American Government Topics:  Redflex, Karen Finley

Former CEO Sentenced for Bribery and Fraud Scheme Involving Red Light Camera Contracts

U.S. Attorney’s Office
Southern District of Ohio
28 October 2016


FOR IMMEDIATE RELEASE

COLUMBUS, OHIO -- A former CEO of a traffic light enforcement camera vendor was sentenced today to 14 months in prison for her role in a multi-year bribery and fraud scheme, announced Assistant Attorney General Leslie R. Caldwell of the Department of Justice’s Criminal Division, U.S. Attorney Benjamin C. Glassman of the Southern District of Ohio and Special Agent in Charge Angela L. Byers of the FBI’s Cincinnati Field Office.

Karen L. Finley, 57, of Cave Creek, Arizona, was sentenced today before U.S. District Judge Michael H. Watson of the Southern District of Ohio. She pleaded guilty on June 19, 2015, to one count of conspiracy to commit federal programs bribery and honest services wire and mail fraud. Finley cooperated with the government’s investigation against John Raphael, an Ohio lobbyist, who pleaded guilty to one count of violating the Hobbs Act for his involvement in the scheme. On June 8, 2016, Raphael was sentenced to serve 15 months in prison.

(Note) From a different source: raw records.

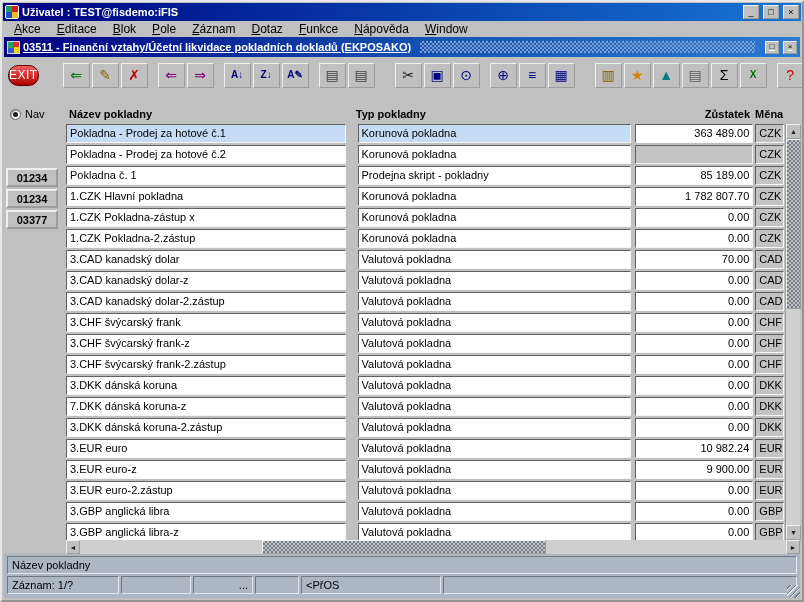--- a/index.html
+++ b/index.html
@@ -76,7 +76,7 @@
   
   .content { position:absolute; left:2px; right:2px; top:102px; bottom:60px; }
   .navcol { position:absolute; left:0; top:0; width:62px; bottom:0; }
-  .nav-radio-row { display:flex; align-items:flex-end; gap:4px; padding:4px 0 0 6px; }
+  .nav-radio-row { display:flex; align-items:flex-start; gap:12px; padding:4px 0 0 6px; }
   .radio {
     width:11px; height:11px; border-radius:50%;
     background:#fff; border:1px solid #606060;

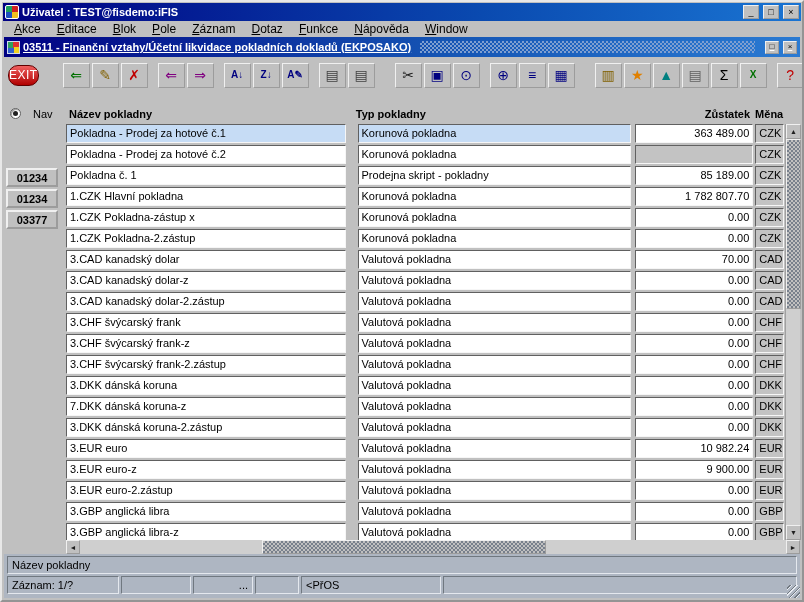--- a/index.html
+++ b/index.html
@@ -410,7 +410,7 @@
   </div>
 
   <div class="trow">
-    <div class="cell name">7.DKK dánská koruna-z</div>
+    <div class="cell name">3.DKK dánská koruna-z</div>
     <div class="cell type">Valutová pokladna</div>
     <div class="cell balance">0.00</div>
     <div class="cell currency">DKK</div>

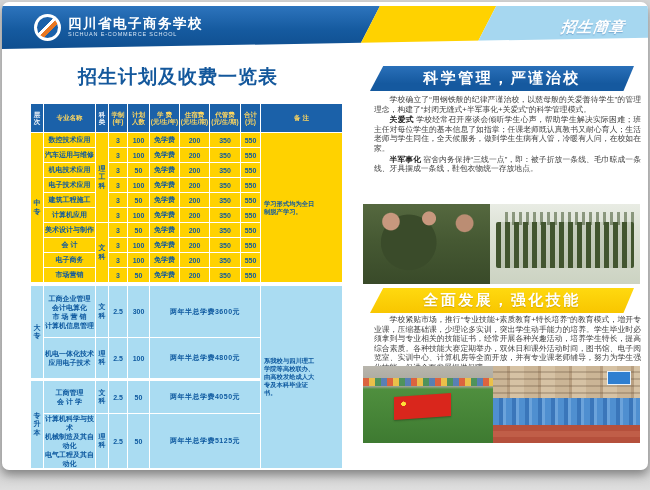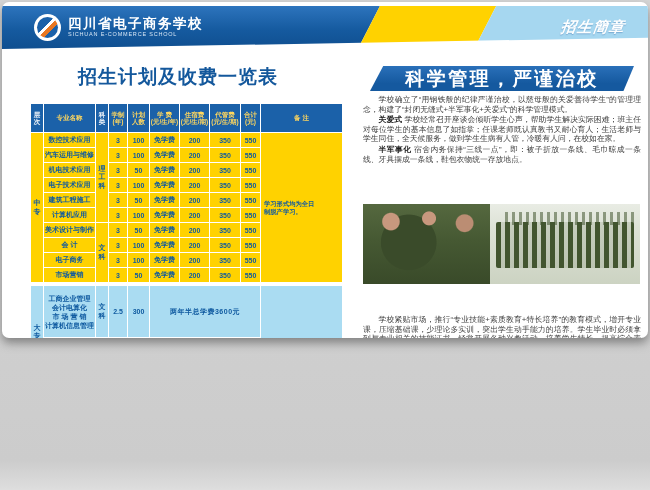--- a/index.html
+++ b/index.html
@@ -9,7 +9,7 @@
     font-family:"Liberation Sans","DejaVu Sans",sans-serif;
   }
   .page{
-    position:absolute;left:2px;top:2px;width:646px;height:336px;
+    position:absolute;left:2px;top:2px;width:646px;height:468px;
     background:#ffffff;border-radius:7px;
     box-shadow:0 5px 10px rgba(70,70,70,.55);
     overflow:hidden;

From December 2005 to February 2013, Finley served as CEO of a red light camera enforcement company. During this time, she participated in a scheme in which the company made campaign contributions to elected public officials in the cities of Columbus, Ohio, and Cincinnati through Raphael, a consultant retained by the company. Finley and others, including another executive of the company, agreed to provide the conduit campaign contributions through Raphael with the understanding that the elected public officials would assist the company in obtaining or retaining municipal contracts, including a red light camera enforcement contract with the city of Columbus. Finley also admitted that she and her co-conspirators concealed the true nature and source of the payments by Raphael and the company’s payment of false invoices for “consulting services,” which funds Raphael then provided to the campaigns of the elected public officials.

The FBI’s Cincinnati Field Office, Columbus Resident Agency, investigated the case with the assistance of IRS-Criminal Investigation and the Ohio Bureau of Criminal Investigation. Trial Attorney Edward P. Sullivan of the Criminal Division’s Public Integrity Section and Assistant U.S. Attorney J. Michael Marous of the Southern District of Ohio prosecuted the case.